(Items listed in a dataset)

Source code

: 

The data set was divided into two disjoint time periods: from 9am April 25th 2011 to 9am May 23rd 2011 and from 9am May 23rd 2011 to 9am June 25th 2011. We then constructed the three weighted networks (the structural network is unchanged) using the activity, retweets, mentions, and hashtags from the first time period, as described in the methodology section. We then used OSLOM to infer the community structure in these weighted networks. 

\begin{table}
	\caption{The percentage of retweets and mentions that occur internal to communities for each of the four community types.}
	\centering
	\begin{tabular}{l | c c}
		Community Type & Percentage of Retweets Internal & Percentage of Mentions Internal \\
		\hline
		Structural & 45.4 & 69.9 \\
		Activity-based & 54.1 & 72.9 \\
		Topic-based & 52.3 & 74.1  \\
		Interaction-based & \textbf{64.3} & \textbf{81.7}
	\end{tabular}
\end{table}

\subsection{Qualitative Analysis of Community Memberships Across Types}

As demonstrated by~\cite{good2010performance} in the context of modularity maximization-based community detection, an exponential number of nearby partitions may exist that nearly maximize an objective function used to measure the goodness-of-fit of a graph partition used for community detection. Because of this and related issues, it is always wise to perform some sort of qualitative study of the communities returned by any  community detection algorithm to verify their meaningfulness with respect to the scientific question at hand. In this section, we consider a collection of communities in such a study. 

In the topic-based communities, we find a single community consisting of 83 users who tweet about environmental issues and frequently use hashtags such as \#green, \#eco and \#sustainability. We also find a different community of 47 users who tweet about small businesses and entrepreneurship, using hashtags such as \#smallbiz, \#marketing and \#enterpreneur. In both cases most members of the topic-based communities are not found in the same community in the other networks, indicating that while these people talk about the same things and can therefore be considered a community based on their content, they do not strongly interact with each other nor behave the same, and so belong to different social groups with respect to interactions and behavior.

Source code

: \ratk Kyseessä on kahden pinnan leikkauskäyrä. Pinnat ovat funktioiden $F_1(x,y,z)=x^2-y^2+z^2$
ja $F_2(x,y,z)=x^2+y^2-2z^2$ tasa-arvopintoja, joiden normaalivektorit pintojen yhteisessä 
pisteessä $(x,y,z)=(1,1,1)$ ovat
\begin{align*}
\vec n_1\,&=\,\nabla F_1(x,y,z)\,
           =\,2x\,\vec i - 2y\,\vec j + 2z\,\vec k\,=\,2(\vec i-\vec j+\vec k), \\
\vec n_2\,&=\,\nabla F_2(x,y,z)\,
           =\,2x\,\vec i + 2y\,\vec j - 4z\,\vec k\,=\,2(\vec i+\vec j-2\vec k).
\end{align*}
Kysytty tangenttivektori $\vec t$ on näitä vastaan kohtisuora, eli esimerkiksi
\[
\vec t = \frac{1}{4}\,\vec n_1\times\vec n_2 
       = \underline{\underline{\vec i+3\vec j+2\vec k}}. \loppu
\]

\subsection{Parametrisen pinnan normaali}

» **EXERCISE OBJECTIVE**
Please copy each line above exactly as written.

» **ANSWER SPACE**
Source code

: 

The data set was divided into two disjoint time periods: from 9am April 25th 2011 to 9am May 23rd 2011 and from 9am May 23rd 2011 to 9am June 25th 2011. We then constructed the three weighted networks (the structural network is unchanged) using the activity, retweets, mentions, and hashtags from the first time period, as described in the methodology section. We then used OSLOM to infer the community structure in these weighted networks. 

\begin{table}
	\caption{The percentage of retweets and mentions that occur internal to communities for each of the four community types.}
	\centering
	\begin{tabular}{l | c c}
		Community Type & Percentage of Retweets Internal & Percentage of Mentions Internal \\
		\hline
		Structural & 45.4 & 69.9 \\
		Activity-based & 54.1 & 72.9 \\
		Topic-based & 52.3 & 74.1  \\
		Interaction-based & \textbf{64.3} & \textbf{81.7}
	\end{tabular}
\end{table}

\subsection{Qualitative Analysis of Community Memberships Across Types}

As demonstrated by~\cite{good2010performance} in the context of modularity maximization-based community detection, an exponential number of nearby partitions may exist that nearly maximize an objective function used to measure the goodness-of-fit of a graph partition used for community detection. Because of this and related issues, it is always wise to perform some sort of qualitative study of the communities returned by any  community detection algorithm to verify their meaningfulness with respect to the scientific question at hand. In this section, we consider a collection of communities in such a study. 

In the topic-based communities, we find a single community consisting of 83 users who tweet about environmental issues and frequently use hashtags such as \#green, \#eco and \#sustainability. We also find a different community of 47 users who tweet about small businesses and entrepreneurship, using hashtags such as \#smallbiz, \#marketing and \#enterpreneur. In both cases most members of the topic-based communities are not found in the same community in the other networks, indicating that while these people talk about the same things and can therefore be considered a community based on their content, they do not strongly interact with each other nor behave the same, and so belong to different social groups with respect to interactions and behavior.

Source code

: \ratk Kyseessä on kahden pinnan leikkauskäyrä. Pinnat ovat funktioiden $F_1(x,y,z)=x^2-y^2+z^2$
ja $F_2(x,y,z)=x^2+y^2-2z^2$ tasa-arvopintoja, joiden normaalivektorit pintojen yhteisessä 
pisteessä $(x,y,z)=(1,1,1)$ ovat
\begin{align*}
\vec n_1\,&=\,\nabla F_1(x,y,z)\,
           =\,2x\,\vec i - 2y\,\vec j + 2z\,\vec k\,=\,2(\vec i-\vec j+\vec k), \\
\vec n_2\,&=\,\nabla F_2(x,y,z)\,
           =\,2x\,\vec i + 2y\,\vec j - 4z\,\vec k\,=\,2(\vec i+\vec j-2\vec k).
\end{align*}
Kysytty tangenttivektori $\vec t$ on näitä vastaan kohtisuora, eli esimerkiksi
\[
\vec t = \frac{1}{4}\,\vec n_1\times\vec n_2 
       = \underline{\underline{\vec i+3\vec j+2\vec k}}. \loppu
\]

\subsection{Parametrisen pinnan normaali}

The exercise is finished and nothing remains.